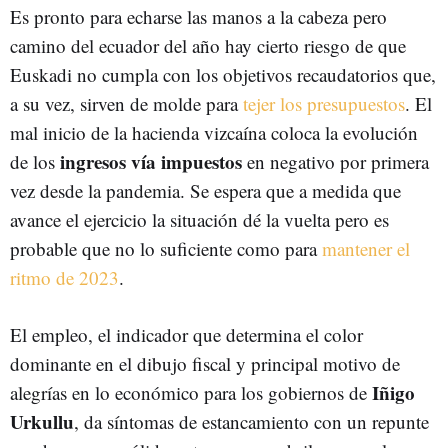
Es pronto para echarse las manos a la cabeza pero
camino del ecuador del año hay cierto riesgo de que
Euskadi no cumpla con los objetivos recaudatorios que,
a su vez, sirven de molde para
tejer los presupuestos
. El
mal inicio de la hacienda vizcaína coloca la evolución
ingresos vía impuestos
de los
en negativo por primera
vez desde la pandemia. Se espera que a medida que
avance el ejercicio la situación dé la vuelta pero es
probable que no lo suficiente como para
mantener el
ritmo de 2023
.
El empleo, el indicador que determina el color
dominante en el dibujo fiscal y principal motivo de
Iñigo
alegrías en lo económico para los gobiernos de
Urkullu
, da síntomas de estancamiento con un repunte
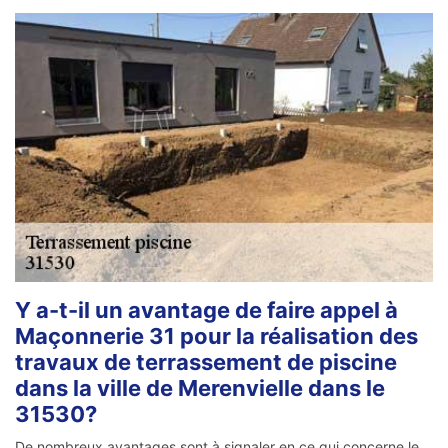
Y a-t-il un avantage de faire appel à
Maçonnerie 31 pour la réalisation des
travaux de terrassement de piscine
dans la ville de Merenvielle dans le
31530?
De nombreux avantages sont à signaler en ce qui concerne le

--

_DIRECTIONS FOR THIS TASK_
The lines you return should be those above that contain the word "para", every one of them.

_RESPONSE TO THE EXERCISE_
Es pronto para echarse las manos a la cabeza pero
a su vez, sirven de molde para
probable que no lo suficiente como para
alegrías en lo económico para los gobiernos de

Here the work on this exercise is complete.